Written problem
Update every line of the listing below, changing each "Director" to "Video director" and keeping everything else the same. Leave the pictures out of your answer.

Records to use
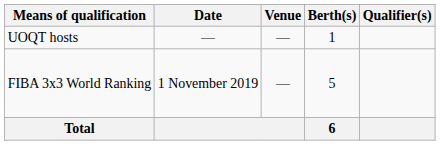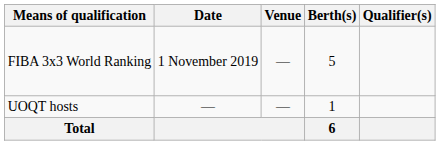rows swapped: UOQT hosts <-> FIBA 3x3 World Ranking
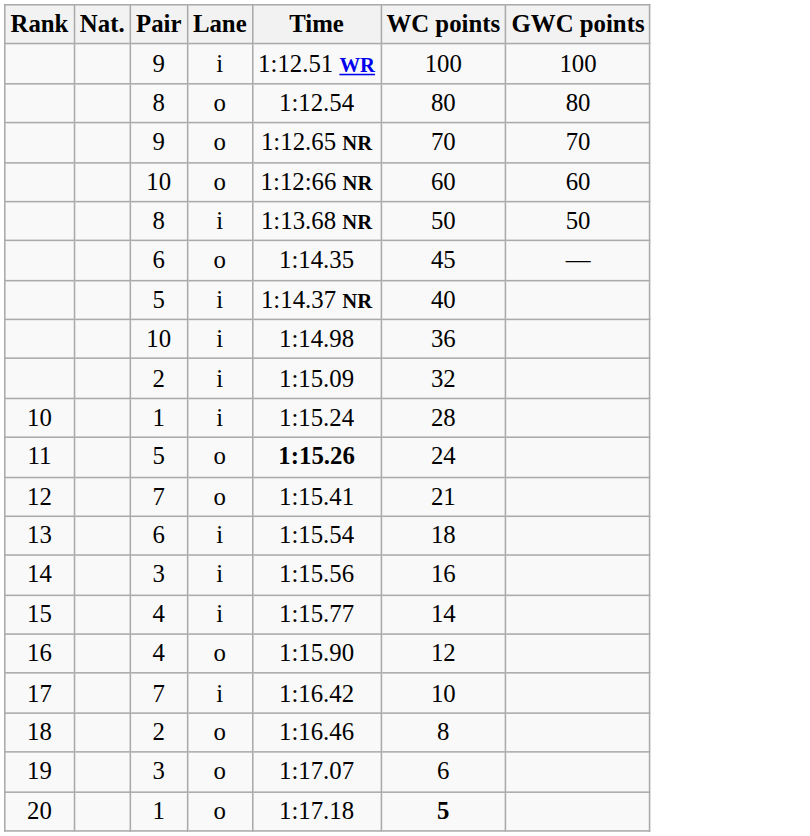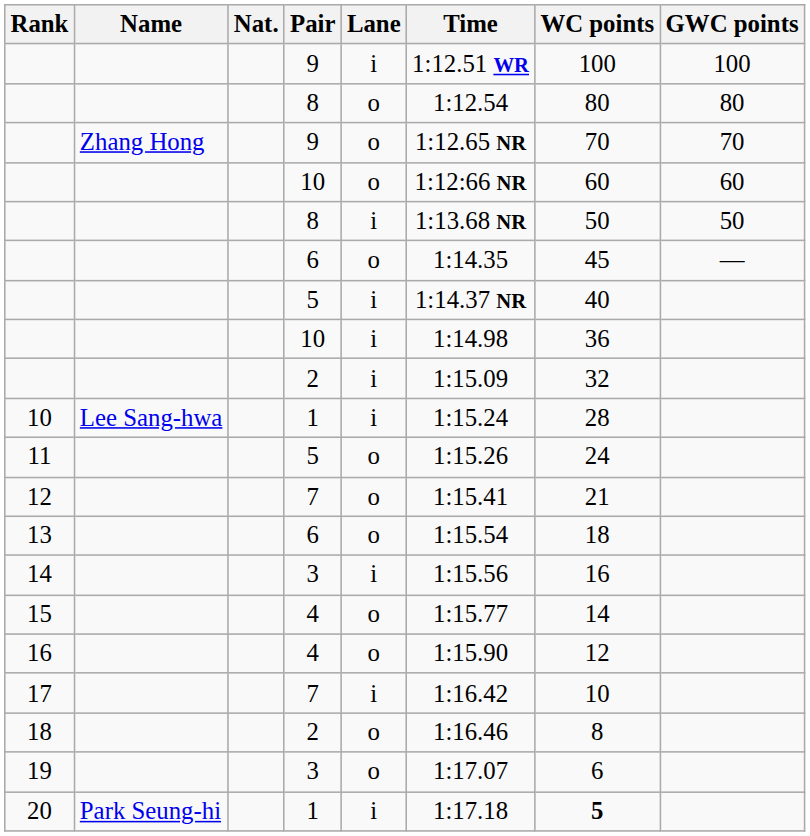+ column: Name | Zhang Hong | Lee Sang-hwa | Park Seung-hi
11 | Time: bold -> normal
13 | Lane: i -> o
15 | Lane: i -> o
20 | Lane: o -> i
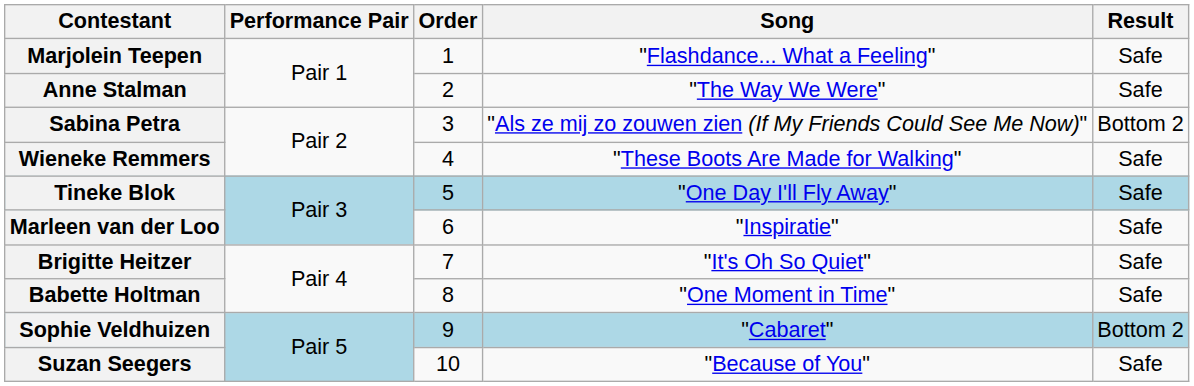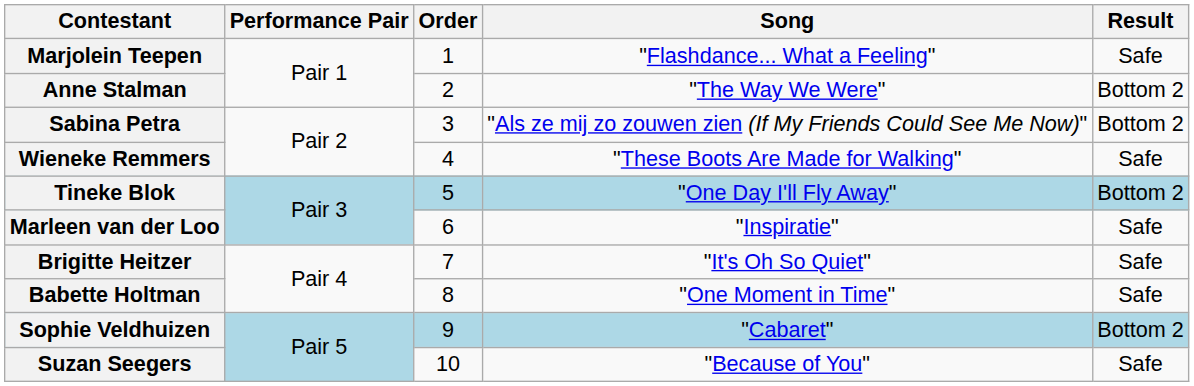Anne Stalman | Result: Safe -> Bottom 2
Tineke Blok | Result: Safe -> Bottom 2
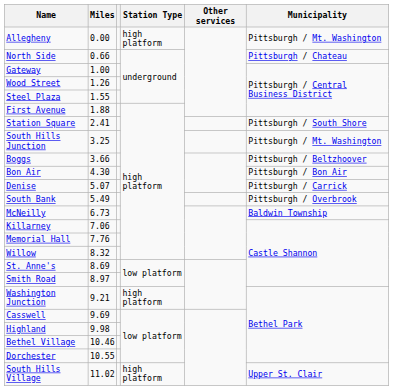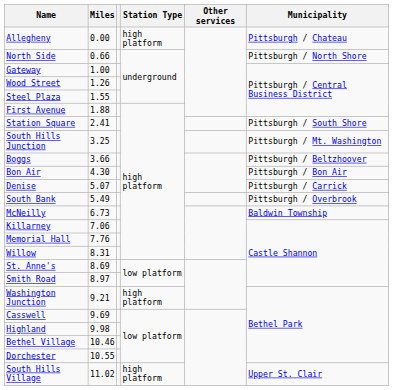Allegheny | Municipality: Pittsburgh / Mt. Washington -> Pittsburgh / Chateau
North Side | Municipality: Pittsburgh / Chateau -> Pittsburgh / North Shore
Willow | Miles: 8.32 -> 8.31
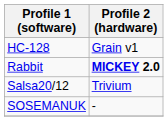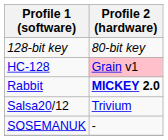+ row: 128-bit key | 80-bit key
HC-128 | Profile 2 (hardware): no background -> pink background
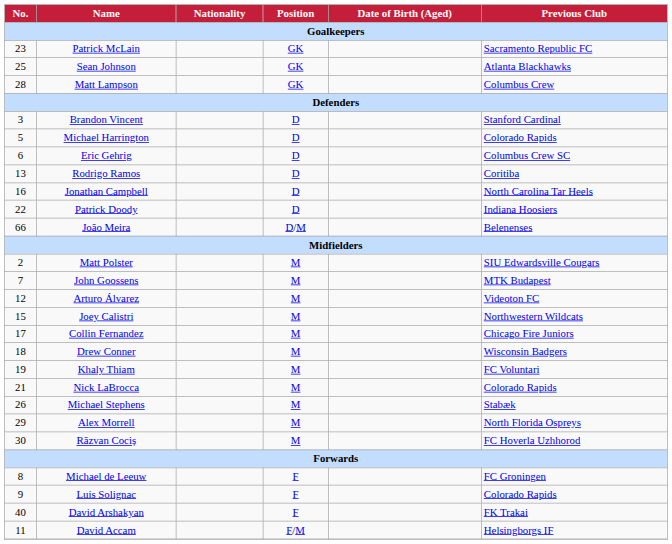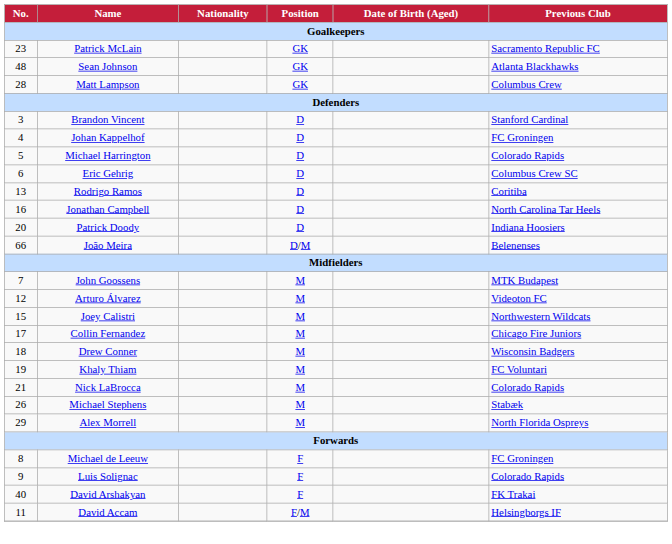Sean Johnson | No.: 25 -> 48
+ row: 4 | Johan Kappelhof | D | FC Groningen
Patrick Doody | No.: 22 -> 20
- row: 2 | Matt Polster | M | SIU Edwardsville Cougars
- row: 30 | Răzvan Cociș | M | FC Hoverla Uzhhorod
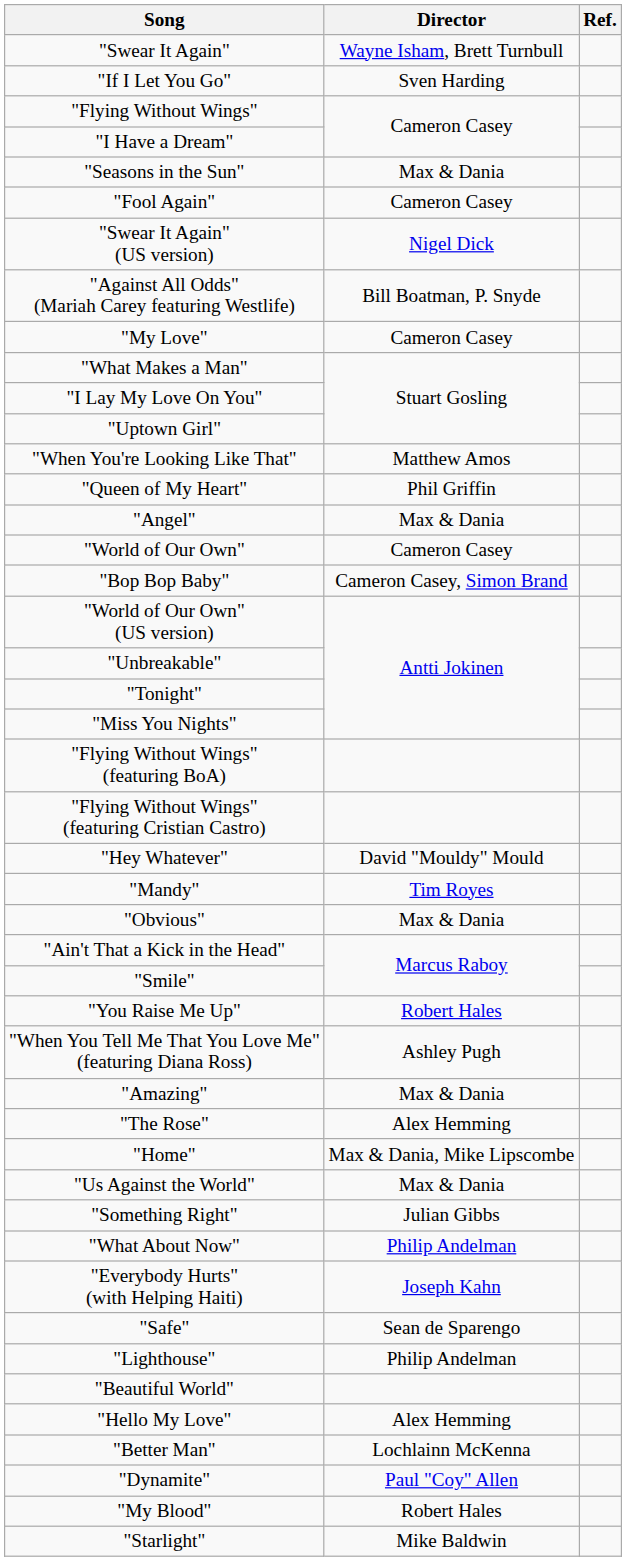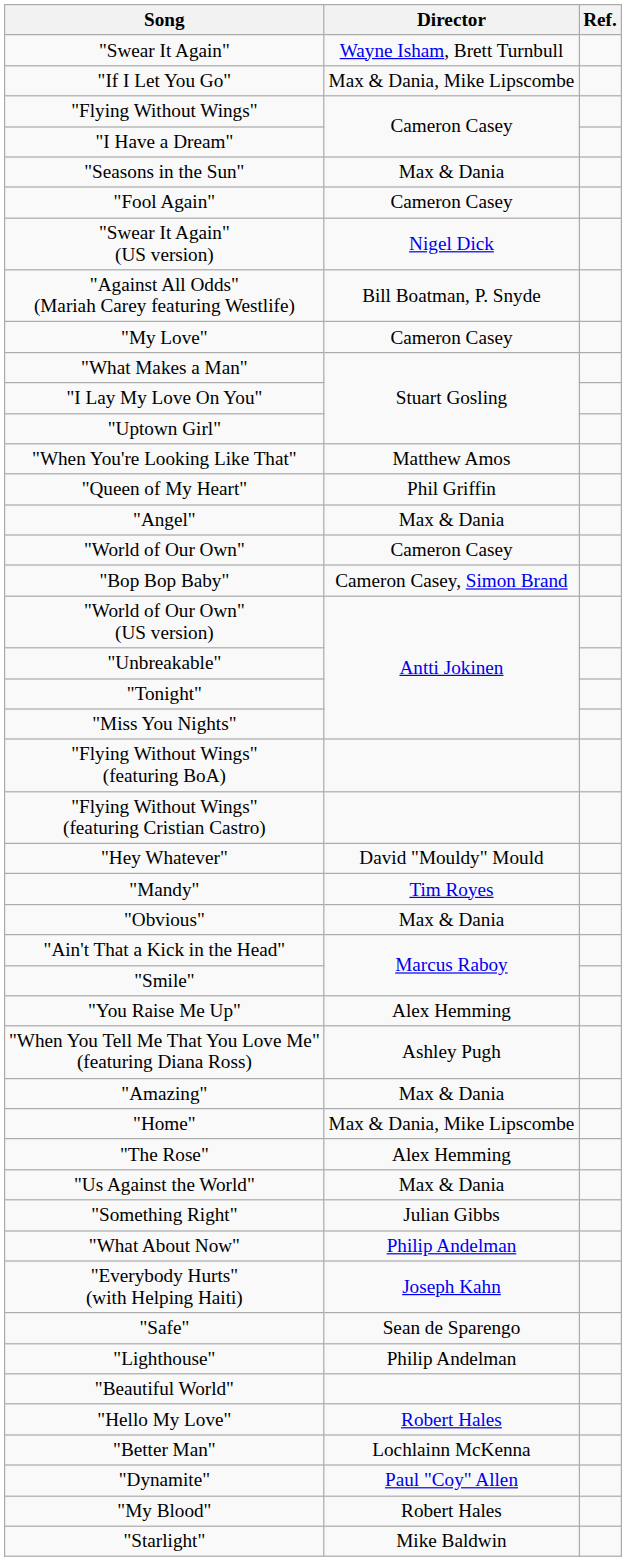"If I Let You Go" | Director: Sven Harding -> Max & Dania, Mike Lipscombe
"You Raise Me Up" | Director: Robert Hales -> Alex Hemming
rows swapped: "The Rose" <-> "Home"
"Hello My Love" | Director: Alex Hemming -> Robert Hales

Answer for the task
rows swapped: UOQT hosts <-> FIBA 3x3 World Ranking
+ column: Name | Zhang Hong | Lee Sang-hwa | Park Seung-hi
11 | Time: bold -> normal
13 | Lane: i -> o
15 | Lane: i -> o
20 | Lane: o -> i
Anne Stalman | Result: Safe -> Bottom 2
Tineke Blok | Result: Safe -> Bottom 2
Allegheny | Municipality: Pittsburgh / Mt. Washington -> Pittsburgh / Chateau
North Side | Municipality: Pittsburgh / Chateau -> Pittsburgh / North Shore
Willow | Miles: 8.32 -> 8.31
+ row: 128-bit key | 80-bit key
HC-128 | Profile 2 (hardware): no background -> pink background
Sean Johnson | No.: 25 -> 48
+ row: 4 | Johan Kappelhof | D | FC Groningen
Patrick Doody | No.: 22 -> 20
- row: 2 | Matt Polster | M | SIU Edwardsville Cougars
- row: 30 | Răzvan Cociș | M | FC Hoverla Uzhhorod
"If I Let You Go" | Video director: Sven Harding -> Max & Dania, Mike Lipscombe
"You Raise Me Up" | Video director: Robert Hales -> Alex Hemming
rows swapped: "The Rose" <-> "Home"
"Hello My Love" | Video director: Alex Hemming -> Robert Hales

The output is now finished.